The NCAR Research Data Archive's Hybrid Approach for Data Discovery and Access
The distributed search capability enabled by standards-based community tools, such as Geoportal and an OAI-PMH access point that serves multiple metadata standards, provide pathways for external users to initially discover RDA holdings. From here, in-house developed web interfaces leverage primary discovery level metadata databases that support keyword and faceted searches. Internal NCAR HPC users, or those familiar with the RDA, may go directly to the dataset collection of interest and refine their search based on rich file collection metadata.

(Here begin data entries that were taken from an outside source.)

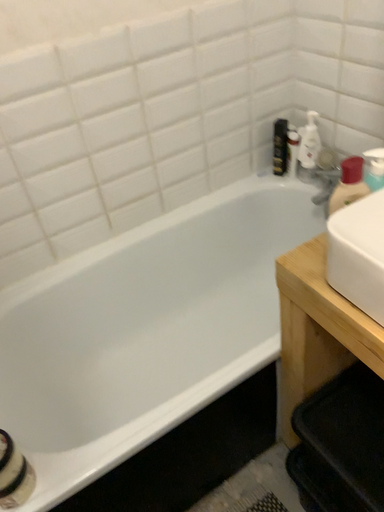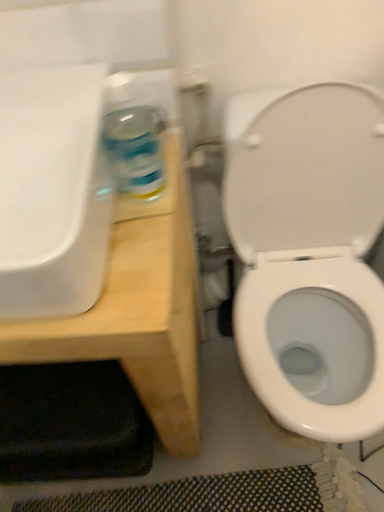
Question: How did the camera likely rotate when shooting the video?

Choices:
 (A) rotated right
 (B) rotated left

Answer: (A)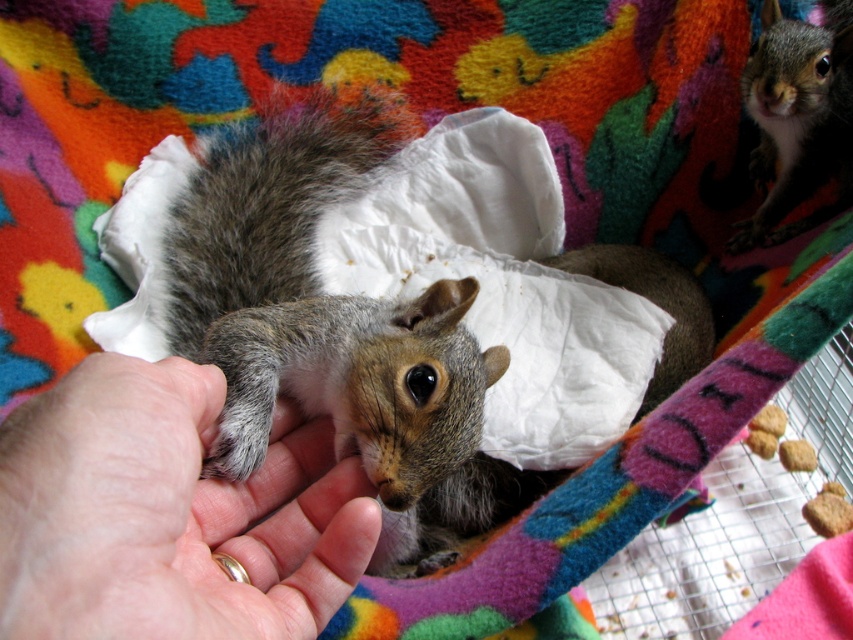
Question: Does gray fur squirrel at center have a smaller size compared to gray fur squirrel at upper right?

Multiple levels of metadata have proven to be invaluable for discovery within terabyte-sized archives composed of many atmospheric or oceanic levels, hundreds of parameters, and often numerous grid and time resolutions.
Once users find the data they want, their access needs may vary as well. A THREDDS data server running on targeted dataset collections enables remote file access through OPENDAP and other web based protocols primarily for external users. In-house developed tools give all users the capability to submit data subset extraction and format conversion requests through scalable, HPC based delayed mode batch processing. Users can monitor their RDA-based data processing progress and receive instructions on how to access the data when it is ready. External users are provided with RDA server generated scripts to download the resulting request output. Similarly they can download native dataset collection files or partial files using Wget or cURL based scripts supplied by the RDA server. Internal users can access the resulting request output or native dataset collection files directly from centralized file systems.